Michael B. Gerrard
Professor of Professional Practice, Columbia Law School
Michael B. Gerrard is a Professor of Professional Practice at Columbia Law School, where he teaches courses on environmental law and climate change law and directs the newly established Center for Climate Change Law, whose objective is to develop legal techniques to fight climate change. Before joining the Columbia faculty in January 2009, he was managing partner of the 110-lawyer New York office of Arnold & Porter LLP; he is now Senior Counsel to the firm. He practiced environmental law in New York City full time from 1979 to 2008 and tried numerous cases and argued many appeals in federal and state courts and administrative tribunals. He was the 2004-2005 chair of the American Bar Association's 10,000-member Section of Environment, Energy and Resources. He has also chaired the Executive Committee of the Association of the Bar of the City of New York, and the Environmental Law Section of the New York State Bar Association.

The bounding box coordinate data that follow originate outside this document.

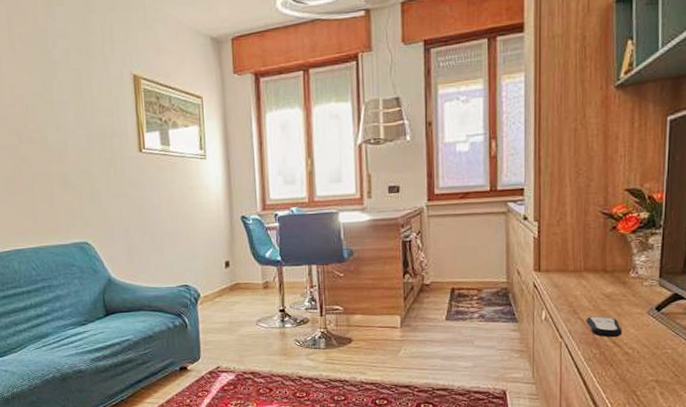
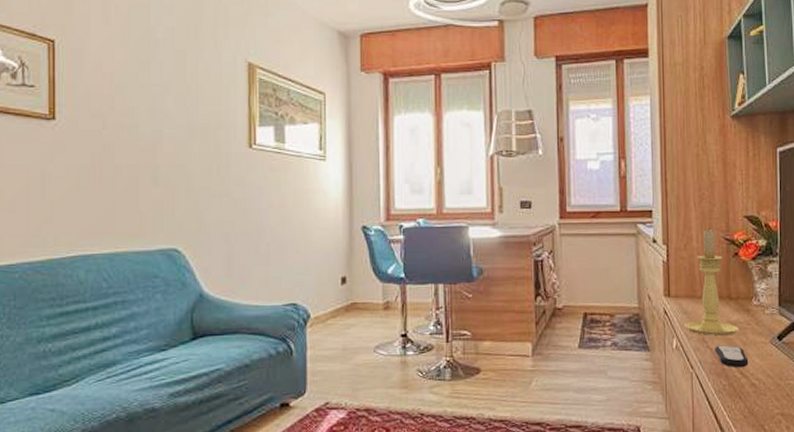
candle holder: none [554,203,614,307] -> present [684,228,739,335]

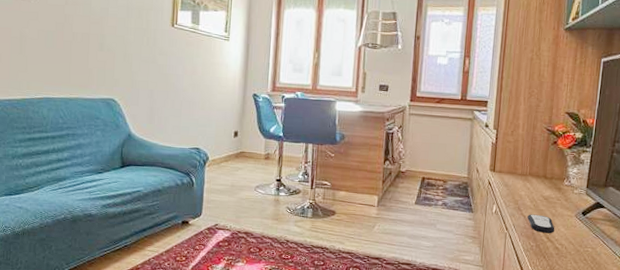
candle holder: present [684,228,739,335] -> none [504,119,550,206]

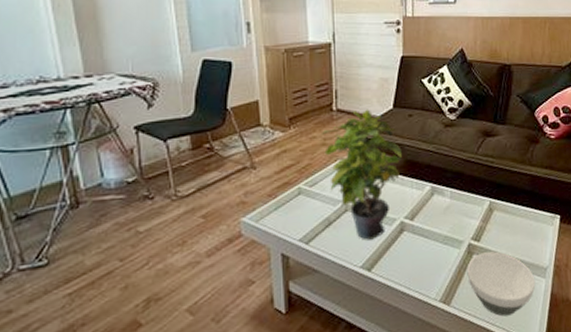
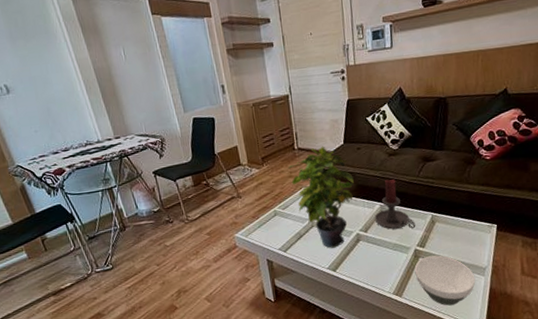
candle holder: none [423,155,471,218] -> present [374,179,416,229]

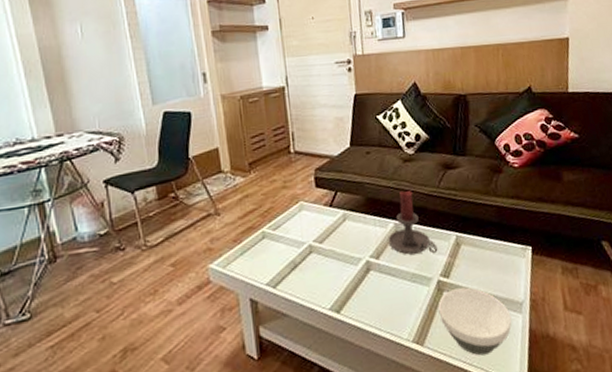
potted plant: present [287,146,354,248] -> none [280,149,363,282]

Since 1986, Gerrard has written an environmental law column for the New York Law Journal, and since 1989 he has been editor of a monthly newsletter, Environmental Law in New York. He is author or editor of seven books, two of which were named Best Law Book of the Year by the Association of American Publishers: Environmental Law Practice Guide (twelve volumes, 1992) and Brownfields Law and Practice: The Cleanup and Redevelopment of Contaminated Land (four volumes, 1998). His other books are Environmental Impact Review in New York (two volumes, with Philip Weinberg and Daniel Ruzow, 1990); Whose Backyard, Whose Risk: Fear and Fairness in Toxic and Nuclear Waste Siting (1994); The Law of Environmental Justice (1999, 2d ed. 2008); Amending CERCLA (with Joel Gross) (2006); and Global Climate Change and U.S. Law (2007).
Legal Media Group's Guide to the World's Leading Environment Lawyers, based on 4,000 questionnaires, reported in 2005 and again in 2007 that Gerrard "received more personal nominations for this guide than any other lawyer in the world."
He received his B.A. from Columbia University and his J.D. from New York University Law School, where he was a Root Tilden Scholar.